> Supplied records:
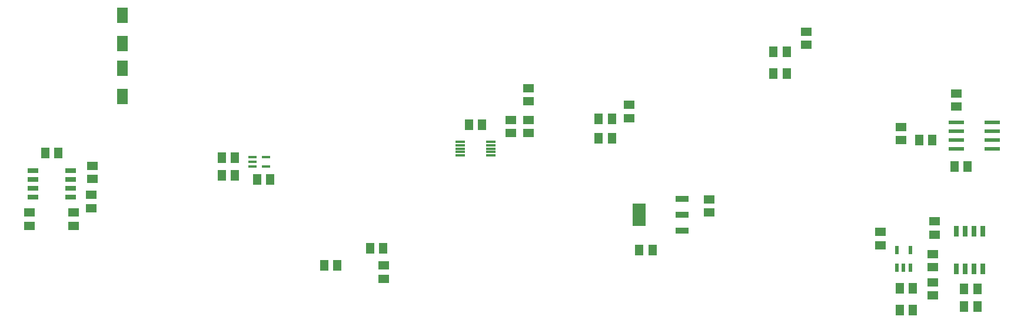
<source format=gbr>
G04 EAGLE Gerber RS-274X export*
G75*
%MOMM*%
%FSLAX34Y34*%
%LPD*%
%INSolderpaste Top*%
%IPPOS*%
%AMOC8*
5,1,8,0,0,1.08239X$1,22.5*%
G01*
%ADD10R,0.650000X1.528000*%
%ADD11R,1.300000X1.500000*%
%ADD12R,0.600000X1.200000*%
%ADD13R,1.500000X1.300000*%
%ADD14R,1.850000X0.900000*%
%ADD15R,1.850000X3.200000*%
%ADD16R,1.400000X0.300000*%
%ADD17R,2.200000X0.600000*%
%ADD18R,1.528000X0.650000*%
%ADD19R,1.600000X1.300000*%
%ADD20R,1.300000X1.600000*%
%ADD21R,1.550000X2.200000*%
%ADD22R,1.200000X0.400000*%


D10*
X1416050Y382710D03*
X1403350Y382710D03*
X1390650Y382710D03*
X1377950Y382710D03*
X1377950Y328490D03*
X1390650Y328490D03*
X1403350Y328490D03*
X1416050Y328490D03*
D11*
X1388770Y299720D03*
X1407770Y299720D03*
X1388770Y274320D03*
X1407770Y274320D03*
D12*
X1292250Y330400D03*
X1301750Y330400D03*
X1311250Y330400D03*
X1311250Y355400D03*
X1292250Y355400D03*
D11*
X1296060Y269240D03*
X1315060Y269240D03*
X1296060Y300990D03*
X1315060Y300990D03*
D13*
X1346200Y377850D03*
X1346200Y396850D03*
X1268730Y381610D03*
X1268730Y362610D03*
X1343660Y330860D03*
X1343660Y349860D03*
X1343660Y309220D03*
X1343660Y290220D03*
D14*
X983500Y383400D03*
X983500Y406400D03*
X983500Y429400D03*
D15*
X921500Y406400D03*
D11*
X921410Y355600D03*
X940410Y355600D03*
D13*
X1022350Y428600D03*
X1022350Y409600D03*
D11*
X468020Y334010D03*
X487020Y334010D03*
D13*
X553720Y333350D03*
X553720Y314350D03*
D11*
X534060Y358140D03*
X553060Y358140D03*
D16*
X707800Y491650D03*
X707800Y496650D03*
X707800Y501650D03*
X707800Y506650D03*
X707800Y511650D03*
X663800Y511650D03*
X663800Y506650D03*
X663800Y501650D03*
X663800Y496650D03*
X663800Y491650D03*
D11*
X676300Y535940D03*
X695300Y535940D03*
D13*
X906780Y564490D03*
X906780Y545490D03*
D11*
X881990Y544830D03*
X862990Y544830D03*
X881990Y516890D03*
X862990Y516890D03*
D13*
X762000Y588620D03*
X762000Y569620D03*
X736600Y542900D03*
X736600Y523900D03*
X762000Y542900D03*
X762000Y523900D03*
X1162050Y669900D03*
X1162050Y650900D03*
D11*
X1133450Y609600D03*
X1114450Y609600D03*
X1133450Y641350D03*
X1114450Y641350D03*
X1374800Y476250D03*
X1393800Y476250D03*
D13*
X1297940Y513740D03*
X1297940Y532740D03*
D11*
X1343000Y514350D03*
X1324000Y514350D03*
D17*
X1429350Y514350D03*
X1377350Y514350D03*
X1429350Y501650D03*
X1429350Y527050D03*
X1429350Y539750D03*
X1377350Y501650D03*
X1377350Y527050D03*
X1377350Y539750D03*
D13*
X1377950Y581000D03*
X1377950Y562000D03*
D18*
X103310Y431800D03*
X103310Y444500D03*
X103310Y457200D03*
X103310Y469900D03*
X49090Y469900D03*
X49090Y457200D03*
X49090Y444500D03*
X49090Y431800D03*
D19*
X133350Y434950D03*
X133350Y415950D03*
X107950Y409550D03*
X107950Y390550D03*
D20*
X66700Y495300D03*
X85700Y495300D03*
D19*
X134620Y476860D03*
X134620Y457860D03*
D21*
X177800Y652600D03*
X177800Y693600D03*
X177800Y576400D03*
X177800Y617400D03*
D13*
X44450Y409550D03*
X44450Y390550D03*
D22*
X365150Y489100D03*
X365150Y482600D03*
X365150Y476100D03*
X384150Y476100D03*
X384150Y489100D03*
D11*
X390500Y457200D03*
X371500Y457200D03*
X339700Y463550D03*
X320700Y463550D03*
X320700Y488950D03*
X339700Y488950D03*
M02*

</source>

> Task description: Could you print exactly the lines from the one containing "X1377350Y501650D03*" through the last line of the records above?

> Your solution:
X1377350Y501650D03*
X1377350Y527050D03*
X1377350Y539750D03*
D13*
X1377950Y581000D03*
X1377950Y562000D03*
D18*
X103310Y431800D03*
X103310Y444500D03*
X103310Y457200D03*
X103310Y469900D03*
X49090Y469900D03*
X49090Y457200D03*
X49090Y444500D03*
X49090Y431800D03*
D19*
X133350Y434950D03*
X133350Y415950D03*
X107950Y409550D03*
X107950Y390550D03*
D20*
X66700Y495300D03*
X85700Y495300D03*
D19*
X134620Y476860D03*
X134620Y457860D03*
D21*
X177800Y652600D03*
X177800Y693600D03*
X177800Y576400D03*
X177800Y617400D03*
D13*
X44450Y409550D03*
X44450Y390550D03*
D22*
X365150Y489100D03*
X365150Y482600D03*
X365150Y476100D03*
X384150Y476100D03*
X384150Y489100D03*
D11*
X390500Y457200D03*
X371500Y457200D03*
X339700Y463550D03*
X320700Y463550D03*
X320700Y488950D03*
X339700Y488950D03*
M02*

</source>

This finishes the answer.